Now the group wants the court to order the government to remove any funds dedicated to fighting Covid-19 and for them to be reprioritised for essential services delivery.

In one case that did succeed, a Cape Town court allowed a US couple to leave SA with their newly adopted son on one of the last pre-lockdown flights, ruling against the department of home affairs.

Kelly and Laura McCollough, who arrived in SA in February to finalise the adoption of nine-year-old Ricardo, had faced being stuck in SA, not only because of the lockdown but also because home affairs had not processed Ricardo's name-change application nor issued the new birth certificate he needed to apply for a South African passport.

Previously, adopted children left on their South African passports in their birth names, with their adoption orders and a formal sign-off from both countries. But last year home affairs stipulated that passports could only be issued once name changes had been registered and new birth certificates issued, which can take months, if not years.

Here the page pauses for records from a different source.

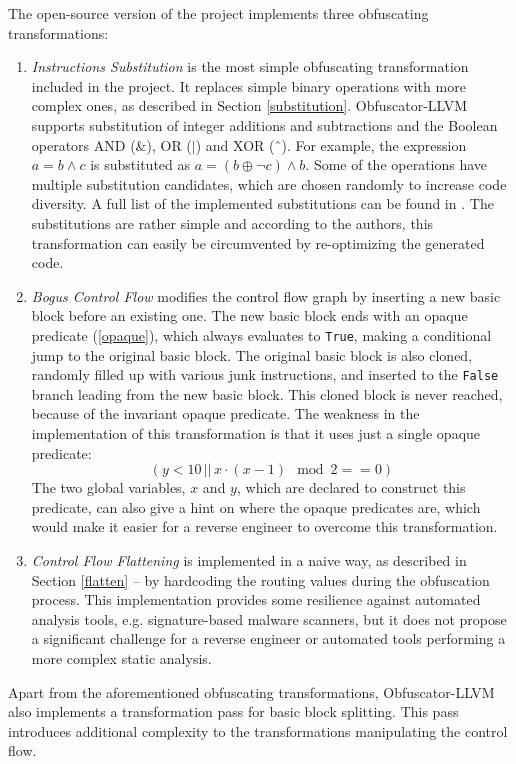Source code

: \documentclass[
  digital, %
  notable,   %
  twoside, %
  nolof,     %
  nolot,     %
]{fithesis3}
\theoremstyle{definition}
\begin{document}
The open-source version of the project implements three obfuscating transformations:
\begin{enumerate}
    \item \textit{Instructions Substitution} is the most simple obfuscating transformation included in the project. It replaces simple binary operations with more complex ones, as described in Section \ref{substitution}. Obfuscator-LLVM supports substitution of integer additions and subtractions and the Boolean operators  AND  ($\&$),  OR  ($|$)  and  XOR  (ˆ). For example, the expression $a = b \wedge c$ is substituted as $a = (b \oplus \neg c) \wedge b$. Some of the operations have multiple substitution candidates, which are chosen randomly to increase code diversity. A full list of the implemented substitutions can be found in \cite{obfuscator-llvm}. The substitutions are rather simple and according to the authors, this transformation  can easily  be  circumvented  by  re-optimizing  the  generated  code.
    \item \textit{Bogus Control Flow} modifies the control flow graph by inserting a new basic block before an existing one. The new basic block ends with an opaque predicate (\ref{opaque}), which always evaluates to \texttt{True}, making a conditional jump to the original basic block. The original basic block is also cloned, randomly filled up with various junk instructions, and inserted to the \texttt{False} branch leading from the new basic block. This cloned block is never reached, because of the invariant opaque predicate. The weakness in the implementation of this transformation is that it uses just a single opaque predicate: $$(y < 10\, ||\, x \cdot (x - 1) \mod 2 == 0)$$ The two global variables, $x$ and $y$, which are declared to construct this predicate, can also give a hint on where the opaque predicates are, which would make it easier for a reverse engineer to overcome this transformation. 
    \item \textit{Control Flow Flattening} is implemented in a naive way, as described in Section \ref{flatten} -- by hardcoding the routing values during the obfuscation process. This implementation provides some resilience against automated analysis tools, e.g. signature-based malware scanners, but it does not propose a significant challenge for a reverse engineer or automated tools performing a more complex static analysis.
\end{enumerate}

Apart from the aforementioned obfuscating transformations, Obfuscator-LLVM also implements a transformation pass for basic block splitting. This pass introduces additional complexity to the transformations manipulating the control flow. 
\end{document}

The McColloughs, in an application heard by Cape Town high court acting judge Fred Sievers on Wednesday, said Ricardo had integrated well into their family and the adoption was finalised in court on February 20. In March, the US issued an urgent travel advisory that citizens must return home - and then the lockdown was announced.

"There was no question of leaving Ricardo behind," said Kelly. "We told him we would never leave him and promised to always be there for him."

Lawyers for home affairs opposed the urgent application, saying it was not urgent, that the minister had not had sufficient time to consider the case and that a special travel document issued by the US was not a recognised travel document.

But Sievers ordered that Ricardo be allowed to leave in light of the worldwide Covid-19 crisis.

Also in Cape Town, the head of a body corporate has been slapped with a demand for R20,000 compensation after kicking out an Italian Airbnb tenant because he feared he might have Covid-19.

Apartment owner Martine du Preez has also told Alan Shearer, body corporate chair at the upmarket New Cumberland block in Mouille Point, that she will haul him to the Equality Court and the South African Human Rights Commission if he does not apologise.

The body corporate's lawyer, Matthew Ashworth, wrote to Du Preez's attorney on Thursday, saying no damages would be paid. "[The body corporate] has a duty to ensure that all residents at New Cumberland enjoy a safe living environment," he said.